Review: The Kite Runner


Title: The Kite Runner
Author: Khaled Hosseini
Pages: 371
Genre:Historical Fiction
Rating: 4.5/5

T
his book was such an easy read, because I was always interested in the story line. There was always something that kept my attention and interest. Amir is the main character of the story and we follow him as he grows up in Afghanistan with his servant's son Hassan as his "best friend". They spend all of their days together, but in a way Amir is quietly ashamed to be friends with a Hazara/Servant. Then one day something happens that changes their relationship, and because of Amir's disloyalty to Hassan, he is too ashamed and haunted by what has happened. Amir tries everything he can to get rid of them but his father is too attached to Hassan and his father to let them go. Eventually, Amir and his father need to flee to America because of the government unrest. The story spans about 25 years total of Amir's life.

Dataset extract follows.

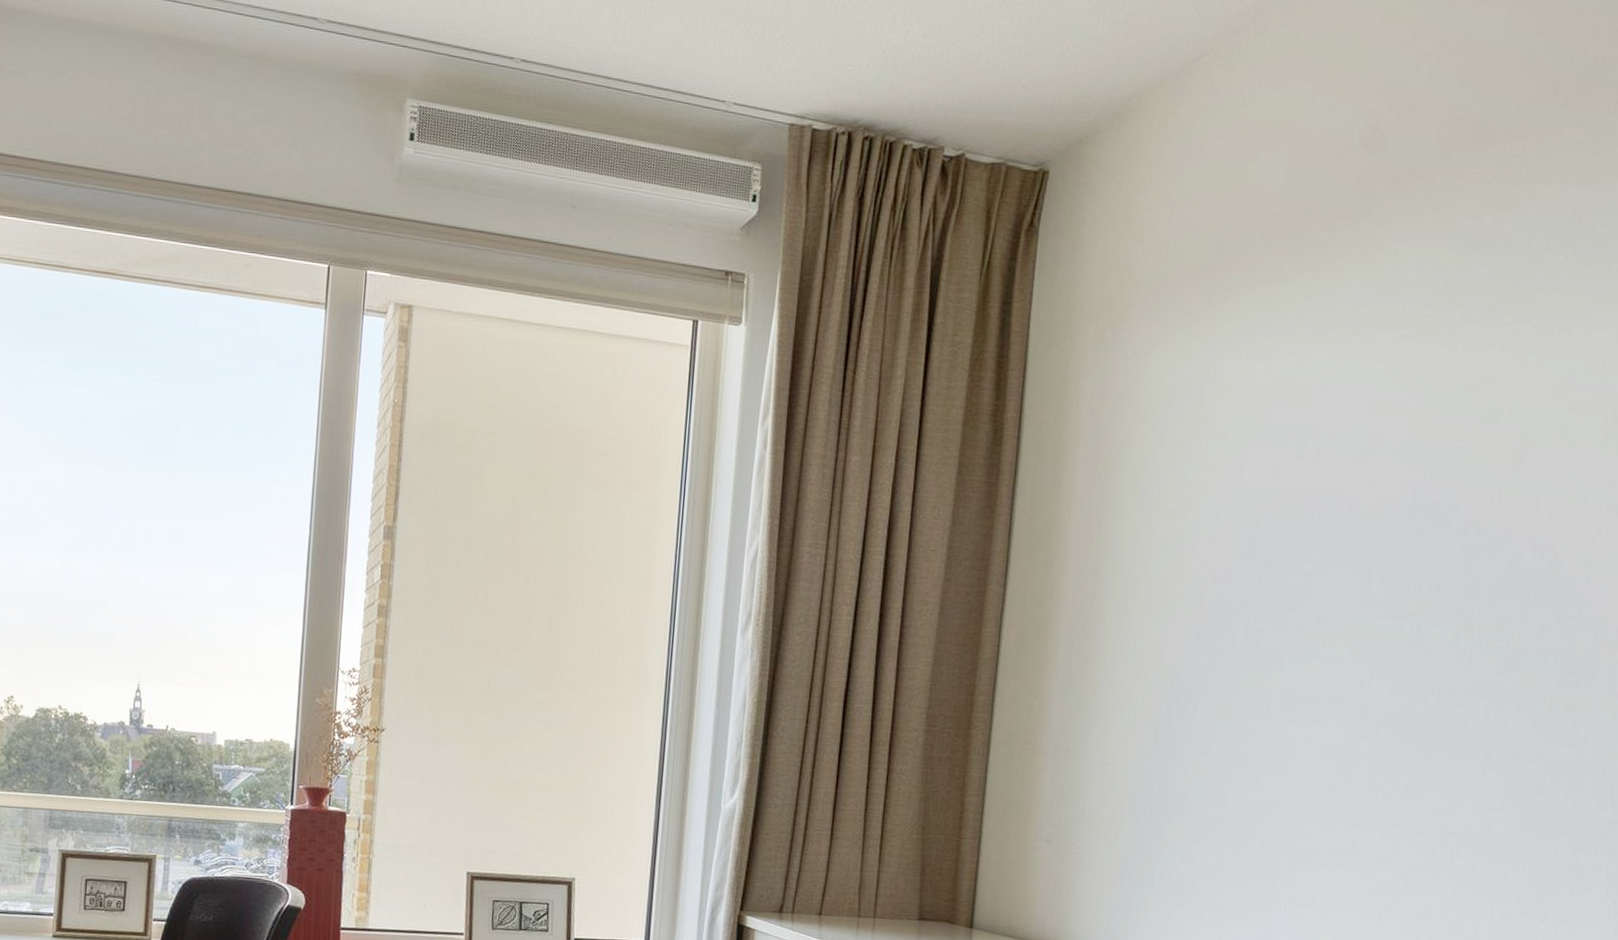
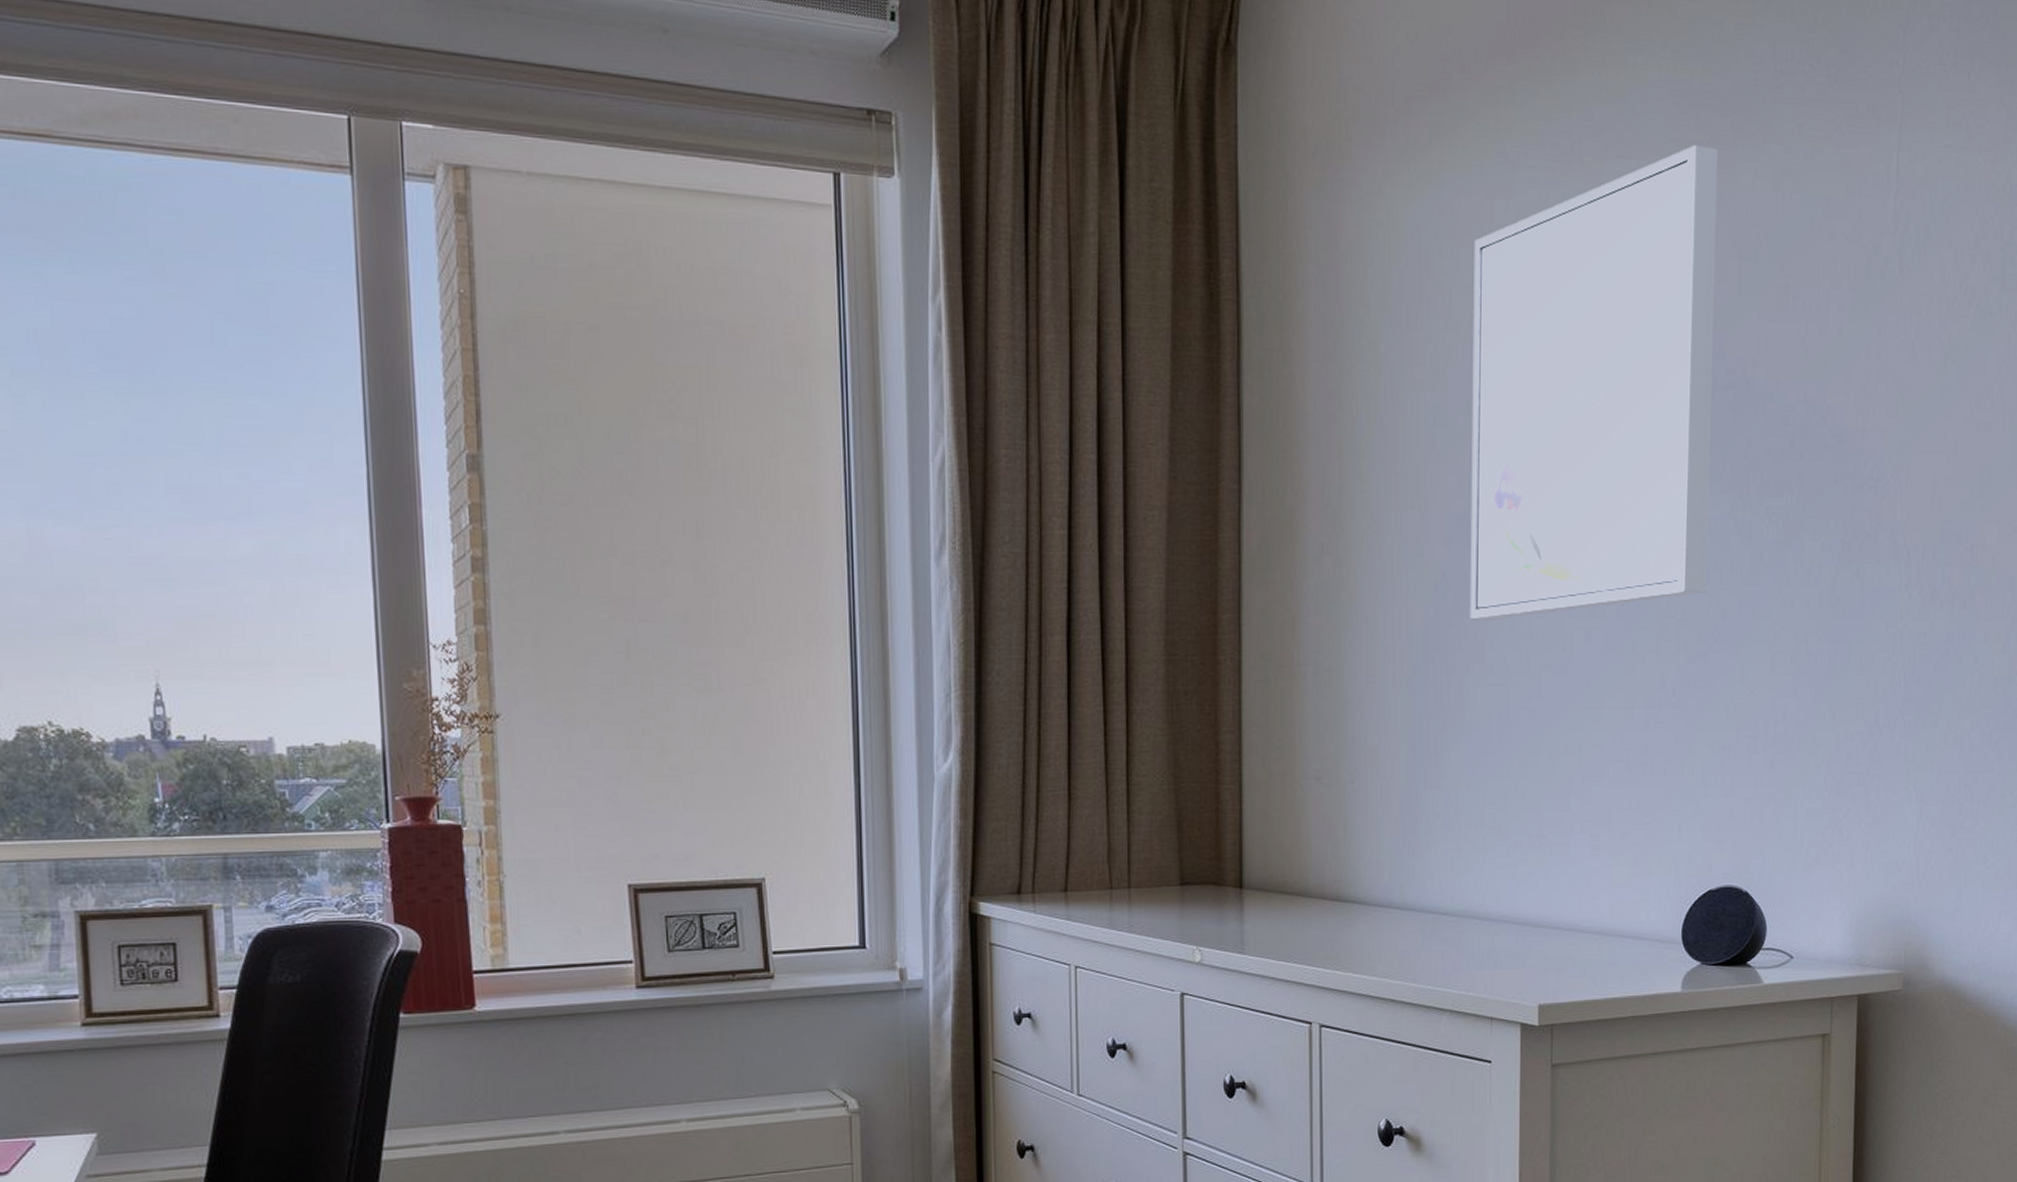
wall art: none [1199,321,1469,720] -> present [1470,145,1718,620]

This book is a great story of life lessons. There is a couple of great quotes and I am a sucker for quotes!

"...lifting him from the certainty of turmoil and dropping him in a turmoil of uncertainty."

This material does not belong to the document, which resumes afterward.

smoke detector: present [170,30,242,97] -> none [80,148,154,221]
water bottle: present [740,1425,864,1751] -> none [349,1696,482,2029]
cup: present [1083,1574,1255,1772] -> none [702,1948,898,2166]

"I wondered if that was how forgiveness budded, not with the fanfare of epiphany, but with pain gathering its things, packing up and slipping away unannounced in the middle of the night."


I
loved this book for a couple of reasons. First, I thought I could predict how the storyline would flow and was thrown off every single time. Also, I know nothing of Afghanistan and the cultures there. This book inspires me to want to learn all I can about this country, the history, the culture, the people, the government, everything. Another thing I really loved about this book is you get to see how this character has developed over the span of his life. You see how he grows, matures, realizes what is important, and who really matters in the end. Such a great read.


8 comments:

Trish said...

Next you have to read A Thousand Splendid Suns. Brooke and my dad liked The Kite Runner better, but I liked the second one because it takes place solely in Afghanistan and is centered around women. Hosseini is such a great storyteller.

Bellezza said...

I hated this book, and I hated a Thousand Splendid Suns. I'm angry about how women are treated, but in the Kite Runner I'm still upset about how he didn't stand up for his friend. I know I'm in a minority here, and of course, I respect your opinion and the good you could find.

bkclubcare said...

I read this so long ago and just recently watched the film. I honestly am not sure what i think of it.

Pam said...

Sounds like a good read...I'll be looking for it at the library.

Care said...

hey - thanks for cheering for me!! I hope you are having a lovely weekend.

Laura said...

Thanks for all the encouragement! It is very appreciated! :)

Girl That Reads said...

I have this in my notebook of TBR books! I've heard so many great things about it!

Stephanie said...

The Kite Runner is one of my favorite books. Glad you enjoyed it!